● Task data:
※

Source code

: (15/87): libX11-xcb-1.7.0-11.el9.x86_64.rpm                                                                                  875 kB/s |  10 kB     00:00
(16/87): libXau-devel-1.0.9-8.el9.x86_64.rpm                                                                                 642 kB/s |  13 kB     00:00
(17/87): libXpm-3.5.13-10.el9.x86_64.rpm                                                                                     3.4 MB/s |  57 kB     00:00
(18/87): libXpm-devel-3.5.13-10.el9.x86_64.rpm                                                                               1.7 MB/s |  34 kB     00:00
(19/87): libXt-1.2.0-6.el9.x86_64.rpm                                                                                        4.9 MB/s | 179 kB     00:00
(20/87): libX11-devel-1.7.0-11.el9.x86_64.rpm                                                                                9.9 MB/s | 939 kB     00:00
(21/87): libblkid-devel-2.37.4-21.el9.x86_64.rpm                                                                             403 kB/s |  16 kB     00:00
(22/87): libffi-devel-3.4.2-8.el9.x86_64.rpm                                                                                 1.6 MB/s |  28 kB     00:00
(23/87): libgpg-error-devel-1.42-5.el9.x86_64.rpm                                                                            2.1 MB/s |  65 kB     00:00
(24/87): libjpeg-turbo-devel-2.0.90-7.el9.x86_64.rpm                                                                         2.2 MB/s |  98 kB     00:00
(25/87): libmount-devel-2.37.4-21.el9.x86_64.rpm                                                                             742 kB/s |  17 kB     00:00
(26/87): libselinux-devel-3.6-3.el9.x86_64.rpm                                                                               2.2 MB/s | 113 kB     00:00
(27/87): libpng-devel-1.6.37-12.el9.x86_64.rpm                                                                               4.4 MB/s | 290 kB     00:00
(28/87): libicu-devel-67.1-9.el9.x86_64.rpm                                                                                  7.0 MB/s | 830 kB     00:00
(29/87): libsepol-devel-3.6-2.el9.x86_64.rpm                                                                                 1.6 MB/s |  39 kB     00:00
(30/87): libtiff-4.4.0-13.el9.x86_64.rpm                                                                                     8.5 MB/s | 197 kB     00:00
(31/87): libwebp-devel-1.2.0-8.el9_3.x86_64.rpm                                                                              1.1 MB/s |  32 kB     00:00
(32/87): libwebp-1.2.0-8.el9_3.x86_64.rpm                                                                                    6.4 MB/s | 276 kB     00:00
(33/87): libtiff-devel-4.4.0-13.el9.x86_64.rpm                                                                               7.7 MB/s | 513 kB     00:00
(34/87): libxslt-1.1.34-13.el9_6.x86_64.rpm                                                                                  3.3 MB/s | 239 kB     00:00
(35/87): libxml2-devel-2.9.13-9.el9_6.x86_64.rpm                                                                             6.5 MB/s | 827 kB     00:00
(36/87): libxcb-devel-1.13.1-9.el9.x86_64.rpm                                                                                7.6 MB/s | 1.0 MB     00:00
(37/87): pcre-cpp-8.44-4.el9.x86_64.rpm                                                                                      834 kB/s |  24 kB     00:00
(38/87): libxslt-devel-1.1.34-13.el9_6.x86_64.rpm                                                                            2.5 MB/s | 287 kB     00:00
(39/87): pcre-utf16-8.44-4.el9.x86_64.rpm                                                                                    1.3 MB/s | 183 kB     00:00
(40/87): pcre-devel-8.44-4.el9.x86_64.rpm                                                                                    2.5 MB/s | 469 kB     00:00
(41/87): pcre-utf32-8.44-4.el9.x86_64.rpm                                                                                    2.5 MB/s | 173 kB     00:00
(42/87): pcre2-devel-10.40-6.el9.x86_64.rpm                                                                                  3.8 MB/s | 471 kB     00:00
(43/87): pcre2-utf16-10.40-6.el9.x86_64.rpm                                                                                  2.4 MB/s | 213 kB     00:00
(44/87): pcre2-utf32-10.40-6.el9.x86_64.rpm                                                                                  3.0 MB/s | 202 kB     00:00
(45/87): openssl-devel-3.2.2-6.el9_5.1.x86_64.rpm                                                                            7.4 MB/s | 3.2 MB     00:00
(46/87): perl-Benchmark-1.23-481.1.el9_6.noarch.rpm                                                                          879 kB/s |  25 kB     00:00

※

● Work to complete: Wherever the line holding "4.4 MB/s | 290" falls in the entries above, copy exactly from it through the line holding "7.7 MB/s | 513", inclusive, and add nothing.

● Answer section:
(27/87): libpng-devel-1.6.37-12.el9.x86_64.rpm                                                                               4.4 MB/s | 290 kB     00:00
(28/87): libicu-devel-67.1-9.el9.x86_64.rpm                                                                                  7.0 MB/s | 830 kB     00:00
(29/87): libsepol-devel-3.6-2.el9.x86_64.rpm                                                                                 1.6 MB/s |  39 kB     00:00
(30/87): libtiff-4.4.0-13.el9.x86_64.rpm                                                                                     8.5 MB/s | 197 kB     00:00
(31/87): libwebp-devel-1.2.0-8.el9_3.x86_64.rpm                                                                              1.1 MB/s |  32 kB     00:00
(32/87): libwebp-1.2.0-8.el9_3.x86_64.rpm                                                                                    6.4 MB/s | 276 kB     00:00
(33/87): libtiff-devel-4.4.0-13.el9.x86_64.rpm                                                                               7.7 MB/s | 513 kB     00:00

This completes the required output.